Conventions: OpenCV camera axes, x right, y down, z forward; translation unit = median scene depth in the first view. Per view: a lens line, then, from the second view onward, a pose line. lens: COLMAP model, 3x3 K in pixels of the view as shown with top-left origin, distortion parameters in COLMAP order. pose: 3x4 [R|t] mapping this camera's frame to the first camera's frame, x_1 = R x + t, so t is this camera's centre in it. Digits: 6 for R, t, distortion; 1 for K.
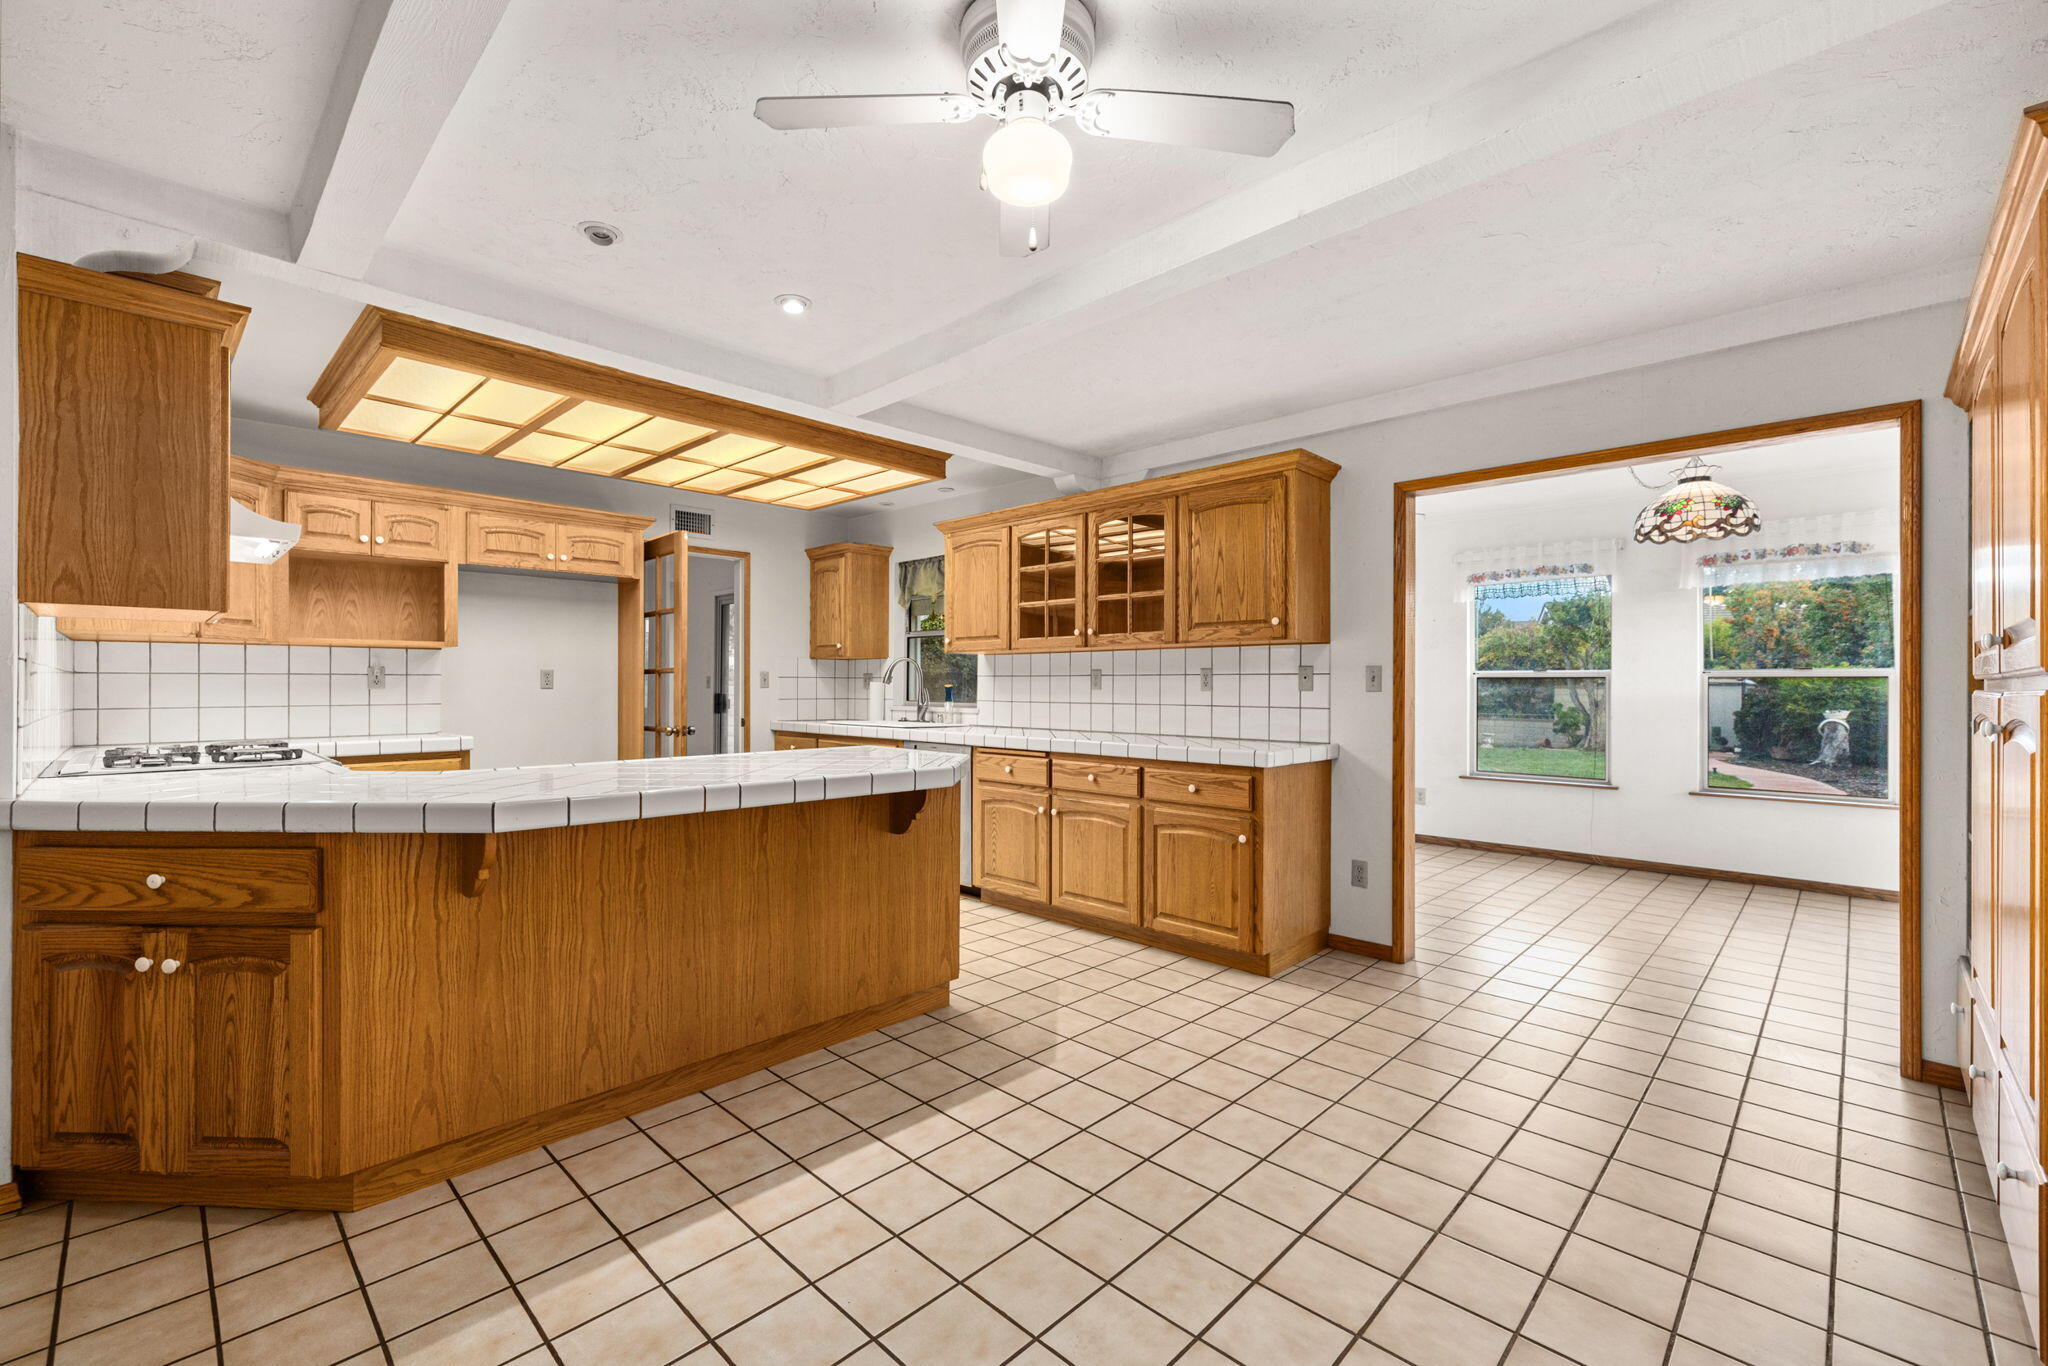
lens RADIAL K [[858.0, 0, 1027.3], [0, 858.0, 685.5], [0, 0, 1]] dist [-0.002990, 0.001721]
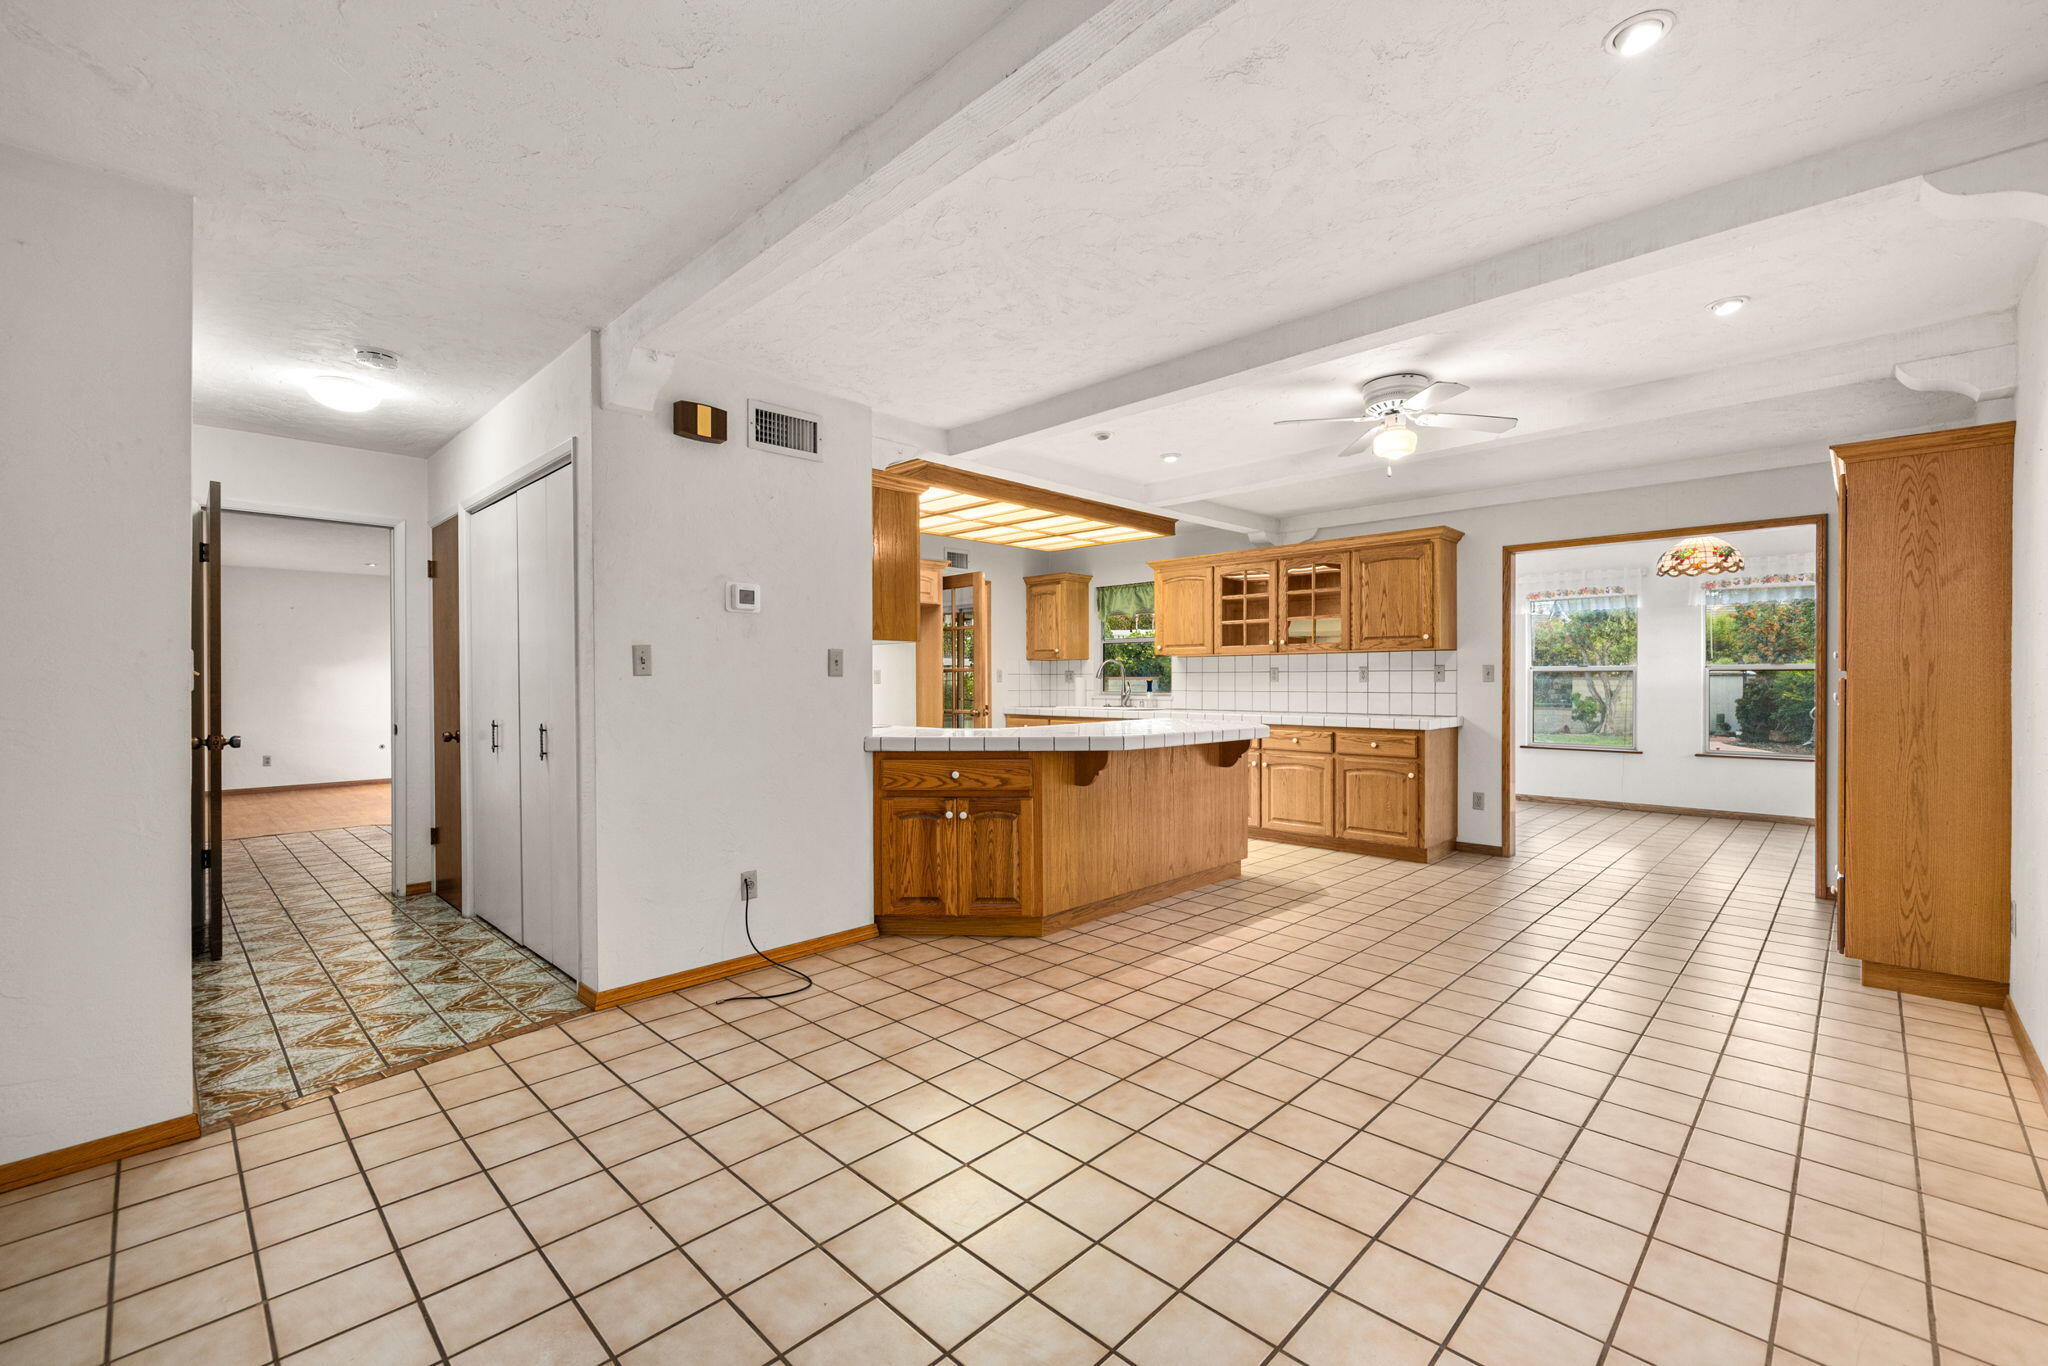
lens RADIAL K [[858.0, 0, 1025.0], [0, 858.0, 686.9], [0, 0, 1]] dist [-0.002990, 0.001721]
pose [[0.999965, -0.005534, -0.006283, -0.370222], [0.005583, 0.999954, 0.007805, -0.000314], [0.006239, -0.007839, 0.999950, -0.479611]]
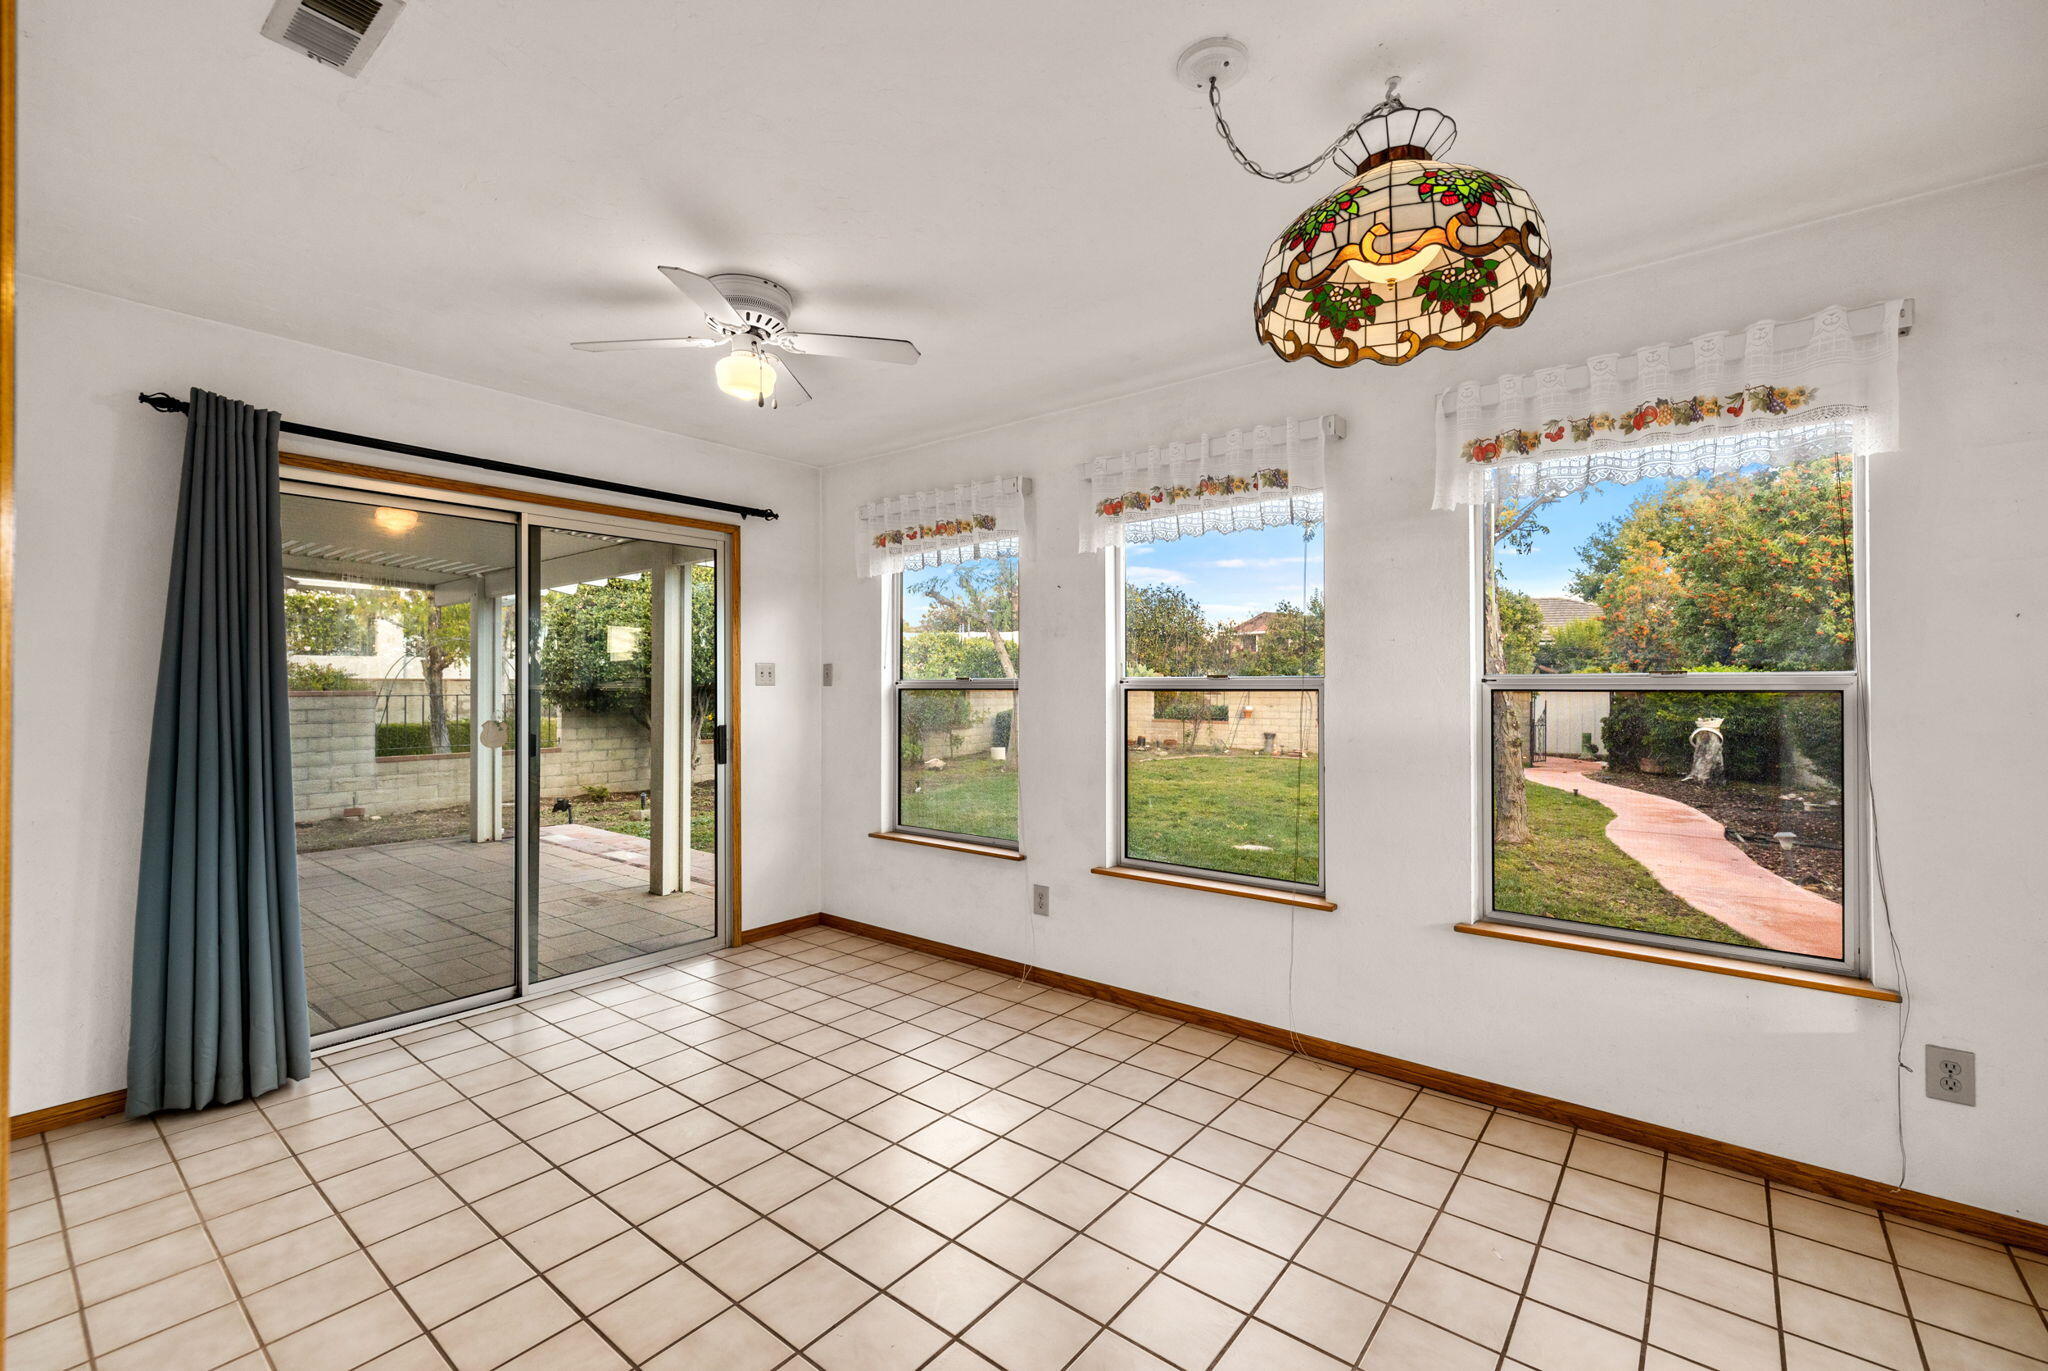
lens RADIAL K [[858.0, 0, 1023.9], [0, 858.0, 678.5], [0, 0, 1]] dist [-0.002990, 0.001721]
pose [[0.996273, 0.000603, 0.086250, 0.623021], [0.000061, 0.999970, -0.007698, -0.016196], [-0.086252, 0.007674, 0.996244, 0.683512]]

==

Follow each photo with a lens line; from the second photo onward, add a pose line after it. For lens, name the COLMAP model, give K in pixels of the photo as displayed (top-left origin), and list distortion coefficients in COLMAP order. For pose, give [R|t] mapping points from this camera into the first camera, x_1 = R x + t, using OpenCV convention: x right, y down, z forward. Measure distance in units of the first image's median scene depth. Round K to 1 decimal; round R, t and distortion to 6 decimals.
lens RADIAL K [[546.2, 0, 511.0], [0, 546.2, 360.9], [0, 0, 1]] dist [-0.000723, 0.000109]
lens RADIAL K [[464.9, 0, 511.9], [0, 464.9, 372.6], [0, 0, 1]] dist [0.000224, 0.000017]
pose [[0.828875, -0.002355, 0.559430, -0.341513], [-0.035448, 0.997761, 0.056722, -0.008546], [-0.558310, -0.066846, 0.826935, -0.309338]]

:: EXERCISE ::
Which lines of the records above contain the string "pose"? Show each such line in full, matching case exactly.

:: RESPONSE FOR THIS EXERCISE ::
Conventions: OpenCV camera axes, x right, y down, z forward; translation unit = median scene depth in the first view. Per view: a lens line, then, from the second view onward, a pose line. lens: COLMAP model, 3x3 K in pixels of the view as shown with top-left origin, distortion parameters in COLMAP order. pose: 3x4 [R|t] mapping this camera's frame to the first camera's frame, x_1 = R x + t, so t is this camera's centre in it. Digits: 6 for R, t, distortion; 1 for K.
pose [[0.999965, -0.005534, -0.006283, -0.370222], [0.005583, 0.999954, 0.007805, -0.000314], [0.006239, -0.007839, 0.999950, -0.479611]]
pose [[0.996273, 0.000603, 0.086250, 0.623021], [0.000061, 0.999970, -0.007698, -0.016196], [-0.086252, 0.007674, 0.996244, 0.683512]]
Follow each photo with a lens line; from the second photo onward, add a pose line after it. For lens, name the COLMAP model, give K in pixels of the photo as displayed (top-left origin), and list distortion coefficients in COLMAP order. For pose, give [R|t] mapping points from this camera into the first camera, x_1 = R x + t, using OpenCV convention: x right, y down, z forward. Measure distance in units of the first image's median scene depth. Round K to 1 decimal; round R, t and distortion to 6 decimals.
pose [[0.828875, -0.002355, 0.559430, -0.341513], [-0.035448, 0.997761, 0.056722, -0.008546], [-0.558310, -0.066846, 0.826935, -0.309338]]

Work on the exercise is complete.